Delighted to hear that the life and work of  Cicely -Fox Smith (1882-1954)  is going to be commemorated at Bow, Devon, on 21st June 2014.  More details from ;
Celebrating Cicely

 An extensive prose writer and poet, a huge body of her work concerns themes relating to the Sea, and war at sea.  Her poem 'Home Lads Home' , written around 1916, was set to music about twenty years ago and performed in British folk clubs. Her poem 'North Sea Ground' about Grimsby during the Great War was set to music by classical composer  E.J. Moeran .

A favourite of mine is  'Stormy Dusk',which appears in her anthology 'The Naval Crown-Ballads and Songs of the War' (1919). This anthology contains poems that originally appeared in 'Punch', 'The Spectator' , 'Daily Chronicle', 'Sphere' and 'Country Life', making one realise what a potentially large readership her work had.

The first few lines are quite ominous, but overall there's not the graphic depiction of war of say Rosenberg, Owen, Gurney, or the satire of Sassoon, or triumphalism of Jessie Pope, just a simple prayer for the safety for the men at sea and for victory.

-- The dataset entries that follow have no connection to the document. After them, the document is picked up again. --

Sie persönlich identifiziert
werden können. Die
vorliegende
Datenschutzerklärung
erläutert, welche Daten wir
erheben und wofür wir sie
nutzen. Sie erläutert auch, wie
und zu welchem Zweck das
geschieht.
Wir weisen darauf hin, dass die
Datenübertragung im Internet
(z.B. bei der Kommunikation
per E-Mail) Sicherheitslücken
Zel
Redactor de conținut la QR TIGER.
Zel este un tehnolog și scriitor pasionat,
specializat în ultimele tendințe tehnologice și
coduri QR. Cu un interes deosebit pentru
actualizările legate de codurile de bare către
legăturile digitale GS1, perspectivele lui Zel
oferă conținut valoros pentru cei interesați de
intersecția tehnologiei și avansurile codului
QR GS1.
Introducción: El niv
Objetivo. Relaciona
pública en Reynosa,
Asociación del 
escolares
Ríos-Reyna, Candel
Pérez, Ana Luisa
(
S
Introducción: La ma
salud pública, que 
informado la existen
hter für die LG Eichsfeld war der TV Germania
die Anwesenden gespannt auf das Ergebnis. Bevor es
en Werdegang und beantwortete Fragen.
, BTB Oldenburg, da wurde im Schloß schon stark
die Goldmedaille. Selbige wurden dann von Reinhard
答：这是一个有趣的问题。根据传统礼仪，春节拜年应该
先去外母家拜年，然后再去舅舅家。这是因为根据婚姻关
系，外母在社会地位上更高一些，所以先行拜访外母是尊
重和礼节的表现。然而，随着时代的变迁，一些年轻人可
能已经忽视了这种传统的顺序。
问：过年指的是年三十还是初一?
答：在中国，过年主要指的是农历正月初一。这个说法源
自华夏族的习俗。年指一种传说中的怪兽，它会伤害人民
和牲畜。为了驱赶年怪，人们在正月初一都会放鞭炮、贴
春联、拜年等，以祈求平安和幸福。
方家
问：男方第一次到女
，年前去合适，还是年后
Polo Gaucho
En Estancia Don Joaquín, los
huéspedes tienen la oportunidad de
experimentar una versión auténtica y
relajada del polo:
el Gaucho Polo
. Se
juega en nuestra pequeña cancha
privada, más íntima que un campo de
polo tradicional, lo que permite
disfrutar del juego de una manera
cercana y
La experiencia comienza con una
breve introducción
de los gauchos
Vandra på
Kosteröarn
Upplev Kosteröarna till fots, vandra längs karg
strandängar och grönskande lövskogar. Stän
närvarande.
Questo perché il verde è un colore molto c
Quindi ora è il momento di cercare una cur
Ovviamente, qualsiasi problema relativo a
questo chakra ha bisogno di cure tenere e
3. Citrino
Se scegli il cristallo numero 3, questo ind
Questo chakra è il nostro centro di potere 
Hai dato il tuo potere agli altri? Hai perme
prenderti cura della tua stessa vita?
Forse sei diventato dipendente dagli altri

A reminder that war poetry could be quite under-stated at times.


Stormy Dusk
To-night the dark came stormy down,
The sun went red to rest;
And fleets of clouds like battleships
Filled all the burning West.
The wind was rising to a gale,
It howled in hedge and tree . . .
And it's cold, bitter cold,
Where our sailormen must be,
Oh, it's bitter cold this night
In the wild North Sea!

To-night I heard the church clock strike
Across the gusts of storm . . .
And I thought how go the hours at sea
While we are sheltered warm . . .
I prayed God guard our ships at sea
And keep them from all harm . . .
And guide them through the pitch-black tides
Where the drifting death may be,
And give them soon a safe return
And a fruitful victory . . .
And Christ our Lord who walked of old
On waves of Galilee,
Be near our men this night
In the wild North Sea!
-------------------------------------------------------
There is an online version of   The Naval Crown
Wish to thank various pals from the Great War Forum, particularly Sea Jane, for their help.